### Problem details:
Echo the listing below word for word, starting with its first line and going on through the line with "FALINTIL constitui igualmente", with both of those lines included.

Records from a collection
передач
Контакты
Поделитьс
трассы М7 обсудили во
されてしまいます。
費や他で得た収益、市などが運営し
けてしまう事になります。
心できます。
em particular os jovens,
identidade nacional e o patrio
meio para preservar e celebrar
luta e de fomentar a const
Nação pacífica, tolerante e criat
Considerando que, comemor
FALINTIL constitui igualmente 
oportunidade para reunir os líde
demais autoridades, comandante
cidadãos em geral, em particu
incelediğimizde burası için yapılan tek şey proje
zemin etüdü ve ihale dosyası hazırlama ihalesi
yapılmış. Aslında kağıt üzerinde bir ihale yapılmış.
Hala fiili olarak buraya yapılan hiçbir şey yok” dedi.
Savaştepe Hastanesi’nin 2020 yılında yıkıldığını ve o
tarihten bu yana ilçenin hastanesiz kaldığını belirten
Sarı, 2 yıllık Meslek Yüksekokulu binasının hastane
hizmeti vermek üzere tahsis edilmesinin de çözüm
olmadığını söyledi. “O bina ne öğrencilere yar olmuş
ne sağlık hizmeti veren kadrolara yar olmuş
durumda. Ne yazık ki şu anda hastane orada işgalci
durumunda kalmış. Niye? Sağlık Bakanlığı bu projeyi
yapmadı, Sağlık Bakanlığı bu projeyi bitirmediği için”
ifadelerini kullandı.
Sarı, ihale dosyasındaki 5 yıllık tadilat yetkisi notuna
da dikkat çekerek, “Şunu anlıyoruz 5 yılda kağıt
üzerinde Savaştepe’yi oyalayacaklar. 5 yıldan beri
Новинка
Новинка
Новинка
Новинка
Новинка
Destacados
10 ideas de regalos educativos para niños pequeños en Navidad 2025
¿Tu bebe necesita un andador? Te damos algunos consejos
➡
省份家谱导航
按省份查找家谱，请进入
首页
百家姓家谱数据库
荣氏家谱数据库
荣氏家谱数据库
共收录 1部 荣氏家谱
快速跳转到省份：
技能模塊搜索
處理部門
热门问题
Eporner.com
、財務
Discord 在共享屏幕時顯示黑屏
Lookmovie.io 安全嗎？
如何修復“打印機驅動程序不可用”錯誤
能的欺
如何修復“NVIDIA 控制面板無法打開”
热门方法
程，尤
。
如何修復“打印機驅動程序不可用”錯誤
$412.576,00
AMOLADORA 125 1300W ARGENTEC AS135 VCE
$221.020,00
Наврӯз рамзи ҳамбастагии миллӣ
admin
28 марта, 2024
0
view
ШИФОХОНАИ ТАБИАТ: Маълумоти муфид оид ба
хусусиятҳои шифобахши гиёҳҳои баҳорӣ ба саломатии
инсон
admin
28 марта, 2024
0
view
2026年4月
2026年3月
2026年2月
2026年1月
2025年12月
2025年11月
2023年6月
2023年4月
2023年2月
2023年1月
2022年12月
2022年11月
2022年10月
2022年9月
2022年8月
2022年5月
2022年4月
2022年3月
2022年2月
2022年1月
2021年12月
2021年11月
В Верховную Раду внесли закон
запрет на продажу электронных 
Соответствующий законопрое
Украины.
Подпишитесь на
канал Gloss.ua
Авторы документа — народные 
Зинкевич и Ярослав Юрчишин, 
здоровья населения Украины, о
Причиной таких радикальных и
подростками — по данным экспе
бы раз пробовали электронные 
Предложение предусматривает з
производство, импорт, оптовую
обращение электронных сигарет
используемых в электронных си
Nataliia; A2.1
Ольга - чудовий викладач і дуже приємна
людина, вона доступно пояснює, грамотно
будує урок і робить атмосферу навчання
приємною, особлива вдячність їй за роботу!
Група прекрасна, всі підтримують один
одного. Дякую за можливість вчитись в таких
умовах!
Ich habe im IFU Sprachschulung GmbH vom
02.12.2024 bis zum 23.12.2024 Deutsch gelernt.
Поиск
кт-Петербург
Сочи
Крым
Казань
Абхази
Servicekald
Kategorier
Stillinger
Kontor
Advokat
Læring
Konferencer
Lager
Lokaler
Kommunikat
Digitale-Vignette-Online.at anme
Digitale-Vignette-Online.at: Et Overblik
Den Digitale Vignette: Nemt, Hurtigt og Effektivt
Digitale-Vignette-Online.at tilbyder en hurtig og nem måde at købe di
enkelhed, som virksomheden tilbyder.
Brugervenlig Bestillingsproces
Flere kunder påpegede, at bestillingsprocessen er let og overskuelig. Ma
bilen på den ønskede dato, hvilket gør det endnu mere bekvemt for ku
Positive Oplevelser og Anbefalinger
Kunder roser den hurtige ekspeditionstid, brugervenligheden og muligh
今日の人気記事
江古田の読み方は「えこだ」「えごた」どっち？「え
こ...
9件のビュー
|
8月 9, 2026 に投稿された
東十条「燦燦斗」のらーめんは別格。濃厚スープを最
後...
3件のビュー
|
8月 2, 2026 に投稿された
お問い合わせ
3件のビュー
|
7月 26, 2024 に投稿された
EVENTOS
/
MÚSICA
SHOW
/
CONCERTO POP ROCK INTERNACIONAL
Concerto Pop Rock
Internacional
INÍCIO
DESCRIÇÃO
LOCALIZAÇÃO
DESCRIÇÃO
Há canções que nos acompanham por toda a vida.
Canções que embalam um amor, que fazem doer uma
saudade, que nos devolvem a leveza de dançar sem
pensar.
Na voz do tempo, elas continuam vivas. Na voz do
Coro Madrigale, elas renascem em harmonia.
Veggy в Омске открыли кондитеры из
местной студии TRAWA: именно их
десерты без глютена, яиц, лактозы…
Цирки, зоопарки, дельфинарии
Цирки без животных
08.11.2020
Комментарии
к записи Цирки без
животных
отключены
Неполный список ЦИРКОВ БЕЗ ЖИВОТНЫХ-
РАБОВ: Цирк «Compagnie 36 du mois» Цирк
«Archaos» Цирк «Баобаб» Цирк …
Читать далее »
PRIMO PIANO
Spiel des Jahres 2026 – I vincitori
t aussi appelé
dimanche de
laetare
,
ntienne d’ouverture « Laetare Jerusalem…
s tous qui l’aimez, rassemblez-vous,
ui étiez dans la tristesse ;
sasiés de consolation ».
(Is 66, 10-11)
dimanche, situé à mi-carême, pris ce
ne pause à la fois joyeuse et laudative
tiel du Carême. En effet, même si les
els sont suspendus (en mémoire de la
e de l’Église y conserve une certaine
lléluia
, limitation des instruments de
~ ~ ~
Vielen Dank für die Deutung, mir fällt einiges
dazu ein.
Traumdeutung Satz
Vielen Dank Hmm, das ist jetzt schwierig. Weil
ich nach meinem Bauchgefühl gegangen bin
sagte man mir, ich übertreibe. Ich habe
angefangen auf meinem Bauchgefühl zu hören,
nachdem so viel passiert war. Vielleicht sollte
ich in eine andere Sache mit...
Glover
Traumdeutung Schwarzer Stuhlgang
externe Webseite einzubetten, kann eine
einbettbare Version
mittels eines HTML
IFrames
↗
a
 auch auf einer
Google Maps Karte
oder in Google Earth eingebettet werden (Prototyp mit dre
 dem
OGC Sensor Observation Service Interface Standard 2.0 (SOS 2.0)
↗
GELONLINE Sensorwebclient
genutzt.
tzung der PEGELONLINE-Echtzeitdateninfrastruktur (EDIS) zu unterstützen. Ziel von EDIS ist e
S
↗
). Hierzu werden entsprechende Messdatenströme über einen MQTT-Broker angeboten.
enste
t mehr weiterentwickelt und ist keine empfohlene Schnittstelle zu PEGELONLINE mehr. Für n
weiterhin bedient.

### Task result:
передач
Контакты
Поделитьс
трассы М7 обсудили во
されてしまいます。
費や他で得た収益、市などが運営し
けてしまう事になります。
心できます。
em particular os jovens,
identidade nacional e o patrio
meio para preservar e celebrar
luta e de fomentar a const
Nação pacífica, tolerante e criat
Considerando que, comemor
FALINTIL constitui igualmente 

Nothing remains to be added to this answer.